With “Bead Art from Africa” the Rietberg Museum presents an exhibition on the aesthetics and significance of pearl art, which for the first time focuses on women as artists. Long unrecognised by art history, women as creators of pearl works play a important role in African art. The pearl art created by women from South and East Africa has the rank of figurative art in West Africa. The view on design and technique to reveals the high level of craftsmanship and creativity in the production of the filigree structures.

As part of the exhibition, we were honoured to be invited to create a fashion installation and speak at the event for the Long Night of Museums. Fashion Africa Now’s founder, Beatrace Angut Oola, curated the installation and selected designers from Uganda, Cameroon, South Africa, Nigeria and Ghana to be part of the installation.
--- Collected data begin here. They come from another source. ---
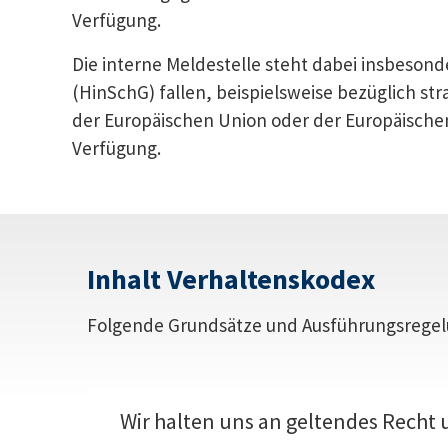
Verfügung.
Die interne Meldestelle steht dabei insbeso
(HinSchG) fallen, beispielsweise bezüglich 
der Europäischen Union oder der Europäische
Verfügung.
Inhalt Verhaltenskodex
Folgende Grundsätze und Ausführungsregelu
Wir halten uns an geltendes Recht 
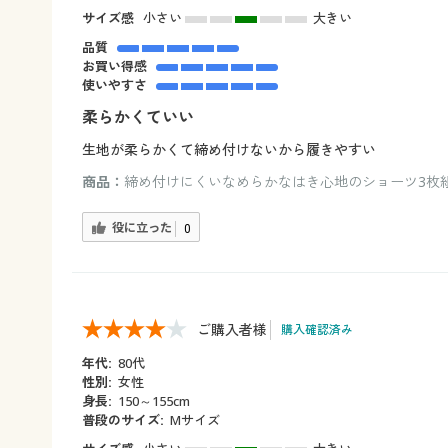
サイズ感
小さい
大きい
品質
お買い得感
使いやすさ
柔らかくていい
生地が柔らかくて締め付けないから履きやすい
商品：
締め付けにくいなめらかなはき心地のショーツ3枚組（
役に立った
0
ご購入者様
購入確認済み
年代:
80代
性別:
女性
身長:
150～155cm
普段のサイズ:
Mサイズ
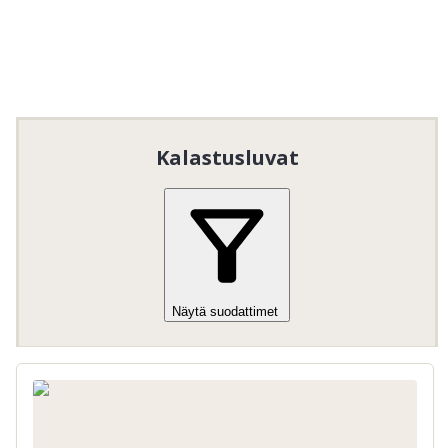
Kalastusluvat
Näytä suodattimet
Over the course of the last years, major African cities have witnessed the growth of a vibrant fashion scene. Labels such as Duro Olowu, Black Coffee, Maki Oh or MaXhosa by Laduma are internationally successful and praised for their creativity. In the talk in connection with the exhibition Bead Art from Africa, we were able to discuss – The Future of Fashion with the designer Laduma Ngxokolo (MaXhosa by Laduma) and Silvia Binggeli, editor-in-chief of the magazine Annabelle. Big thank you to Dr. Michaela Oberhofer and Daniela Müller from Museum Rietberg Zürich and Ola Shobowale.